24 May 2021 - {{hitsCtrl.values.hits}}
Central Bank will ease the regulatory environment for corporate sector to raise foreign funds, as the monetary authority is exploring options to woo foreign exchange as the country enters into a stretched period of troubles in its external front due to prolonged effects of the virus which have impeded foreign exchange inflows from tourism to exports.
Prof. W.D. Lakshman |
To this end, the Central Bank, which also acts as the country’s watchdog for foreign currency transactions in and out of its shores, has decided to cut regulation to make it relatively easy for the country’s private sector to raise money from foreign sources.
“We are also expecting to relax the regulatory environment enabling the financial sector and the corporate sector to mobilise capital from abroad by fast tracking the approval process,” said Central Bank Governor Prof. W.D. Lakshman.

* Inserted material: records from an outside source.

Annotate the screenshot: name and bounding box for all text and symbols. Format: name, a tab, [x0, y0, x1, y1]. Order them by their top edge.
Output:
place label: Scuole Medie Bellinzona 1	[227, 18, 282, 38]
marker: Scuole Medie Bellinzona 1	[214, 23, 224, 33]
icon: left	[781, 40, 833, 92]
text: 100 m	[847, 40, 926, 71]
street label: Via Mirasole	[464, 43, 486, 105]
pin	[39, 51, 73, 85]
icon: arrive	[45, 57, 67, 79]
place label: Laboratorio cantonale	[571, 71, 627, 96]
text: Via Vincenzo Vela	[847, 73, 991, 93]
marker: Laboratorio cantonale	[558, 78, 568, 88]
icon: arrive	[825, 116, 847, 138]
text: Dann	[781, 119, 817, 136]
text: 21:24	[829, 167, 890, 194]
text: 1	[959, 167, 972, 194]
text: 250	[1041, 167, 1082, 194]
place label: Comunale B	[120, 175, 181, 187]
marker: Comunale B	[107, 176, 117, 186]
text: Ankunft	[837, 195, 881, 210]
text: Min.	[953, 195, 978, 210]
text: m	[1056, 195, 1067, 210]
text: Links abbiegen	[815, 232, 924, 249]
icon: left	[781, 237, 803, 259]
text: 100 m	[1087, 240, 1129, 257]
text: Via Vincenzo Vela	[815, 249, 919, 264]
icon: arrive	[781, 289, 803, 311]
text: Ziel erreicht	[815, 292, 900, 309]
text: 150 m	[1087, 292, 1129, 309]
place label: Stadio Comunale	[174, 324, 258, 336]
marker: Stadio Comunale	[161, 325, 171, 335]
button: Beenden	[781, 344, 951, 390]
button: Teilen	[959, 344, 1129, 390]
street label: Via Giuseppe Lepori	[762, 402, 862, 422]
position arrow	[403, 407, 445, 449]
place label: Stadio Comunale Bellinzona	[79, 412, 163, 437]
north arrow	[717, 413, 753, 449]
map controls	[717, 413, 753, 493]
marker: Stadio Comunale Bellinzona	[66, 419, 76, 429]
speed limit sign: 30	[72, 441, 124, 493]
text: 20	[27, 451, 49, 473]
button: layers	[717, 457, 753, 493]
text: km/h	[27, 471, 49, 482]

Sri Lanka’s corporate sector, predominantly led by the banks, have raised funds in the form of both equity and debt since the end of the first coronavirus wave as various international funds with excess liquidity have been going on shopping seeking companies with sound balance sheets in the frontier markets to add to their investment portfolio.
When banks borrow foreign currency, until they find lending opportunity, they invest such moneys in foreign currency denominated government securities such as Sri Lanka Development Bonds (SLDBs) and Sri Lanka International Sovereign Bonds (SLISBs), which provide them natural hedge against foreign currency.
However, the Central Bank in April suspended banks from buying SLISBs until further notice to prevent volatility in the exchange rate as international bonds were a favourite mode of foreign investment for banks to park their excess foreign currency liquidity.
In April, the Monetary Board issued fresh criteria when finance companies could raise foreign borrowings, linking such borrowings to a percentage of assets based on the purpose for which such funds are raised for and the different approvals needed to be sought under each level, and said that all such borrowings must be for two years or more.